Another indicator of Cork's under-achievement has been their inability to match Kerry in Croke Park. They beat the Kingdom in the Munster championship in 2002, '06, '08 and '09 but subsequently lost All-Ireland re-matches at HQ. If it happened once, it could be put down to the unpredictable nature of Kerry-Cork games, but four times in seven years suggest something more deep-rooted and not all flattering to the Rebels.

And when Kerry beat Cork in the Munster championship in '05 and '07, they duly repeated the wins in Croke Park later on. The only difference was that Kerry won much more easily in the All-Ireland tests.

The argument that Kerry's balance sheet shows a plus against most counties in Croke Park may be true but, nonetheless, they have lost to Donegal, Dublin, Down, Tyrone (three times), Armagh and Meath in Croke Park over the last 12 years.

Cork, in contrast, have lost six and drawn one of seven clashes with Kerry in Croker in 11 years, hinting at an insecurity which is not compatible with the highest achievers.

Also, there's the interesting saga of Cork's triple Division 1 league successes in 2010, '11 and '12. Yes, it shows how impressive they were in the spring campaigns, but on only one occasion did they follow up with an All-Ireland win.
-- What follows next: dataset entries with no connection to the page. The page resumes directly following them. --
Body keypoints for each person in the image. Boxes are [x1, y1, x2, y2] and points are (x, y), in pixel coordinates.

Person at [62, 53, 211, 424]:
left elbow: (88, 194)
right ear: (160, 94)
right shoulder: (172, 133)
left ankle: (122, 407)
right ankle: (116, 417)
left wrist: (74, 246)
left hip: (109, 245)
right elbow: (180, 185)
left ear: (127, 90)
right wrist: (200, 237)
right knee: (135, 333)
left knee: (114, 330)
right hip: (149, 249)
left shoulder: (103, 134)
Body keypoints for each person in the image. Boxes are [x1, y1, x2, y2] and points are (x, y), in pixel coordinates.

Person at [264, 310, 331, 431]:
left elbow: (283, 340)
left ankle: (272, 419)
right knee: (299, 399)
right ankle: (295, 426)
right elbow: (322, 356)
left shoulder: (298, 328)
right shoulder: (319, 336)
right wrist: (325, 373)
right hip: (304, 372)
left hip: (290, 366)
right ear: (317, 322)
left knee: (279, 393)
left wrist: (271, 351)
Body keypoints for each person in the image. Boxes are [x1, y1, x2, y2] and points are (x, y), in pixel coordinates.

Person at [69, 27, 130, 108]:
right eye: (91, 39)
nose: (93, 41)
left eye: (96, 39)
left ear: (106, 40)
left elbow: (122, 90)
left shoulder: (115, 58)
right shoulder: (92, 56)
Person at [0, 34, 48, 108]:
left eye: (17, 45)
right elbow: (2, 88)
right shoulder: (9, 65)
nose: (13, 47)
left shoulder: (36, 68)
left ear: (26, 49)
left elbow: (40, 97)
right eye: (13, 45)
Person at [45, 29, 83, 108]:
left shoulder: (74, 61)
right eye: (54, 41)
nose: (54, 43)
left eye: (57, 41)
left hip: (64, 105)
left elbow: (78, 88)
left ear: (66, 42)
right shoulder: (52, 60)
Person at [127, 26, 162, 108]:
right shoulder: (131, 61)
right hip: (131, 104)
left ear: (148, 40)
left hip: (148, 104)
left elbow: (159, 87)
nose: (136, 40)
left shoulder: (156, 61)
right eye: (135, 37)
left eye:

It's scarcely the tale of a highly rated squad reaching the peak of its capability range.

No says Donnchadh Boyle

The argument against Cork is as obvious as it is hollow. On the other side of this page, the point that they haven't beaten Kerry in Croke Park will undoubtedly be made, but that's simply the wrong context in which to judge this Cork team – or any side for that matter.

By the same logic, the Kerry team that have failed to beat Tyrone in three titanic tussles in the last decade are also failures. And bear in mind, that's the same Kerry team that contested six All-Ireland finals in a row from 2004-09 and have won four Sam Maguires in 10 years.

In fact, Cork are slightly different from Kerry in that they managed to slay their big rivals on a few occasions in Munster. Kerry had to wait until the qualifiers last year to topple an ageing Tyrone, but no one is dismissing Kerry simply on the basis of their record against the Red Hands, and rightly so.

So judged on their own merits, Cork have achieved quite a lot. Three Division 1 league titles in a row (preceded by the Division 2 title in 2009), a handful of Munster crowns and an All-Ireland title is a decent return for a team who have 'underachieved'.


That 2010 All-Ireland was the prize for their consistency as much as it was for their performances that year. Cork kept putting themselves in the mix, and eventually got their rewards.

This generation of Cork players were unfortunate to be around at the same time as those Tyrone and Kerry sides. It's unlikely even the most ardent Rebel would claim that Cork boasted a panel of similar skill and depth to those two. Those two were out on their own in terms of quality, but Cork are next on the list.

At various stages, arguments could be made that either Kerry or Tyrone were the best team in the country but at no stage were Cork talked of as the No 1 seeds. That they managed to steal in for an All-Ireland title was a considerable achievement in itself.

Their record in championship football tells a story of remarkable consistency. Since 2006, they have been in three All-Ireland finals, and in the same period they only failed to make the last four in 2011.

Even allowing for the lop-sided nature of the Munster Championship, that's some record.

Within the county too, their ability to compete at the top level has been recognised, with some of the better hurlers in the county throwing their lot in with Conor Counihan's footballers. In a county where people march to support their hurlers, that's no mean feat.

Judged on their own merits, and not by comparison to their neighbours who have enjoyed a golden era even by their own lofty standards, Cork have – at the very least – done themselves justice.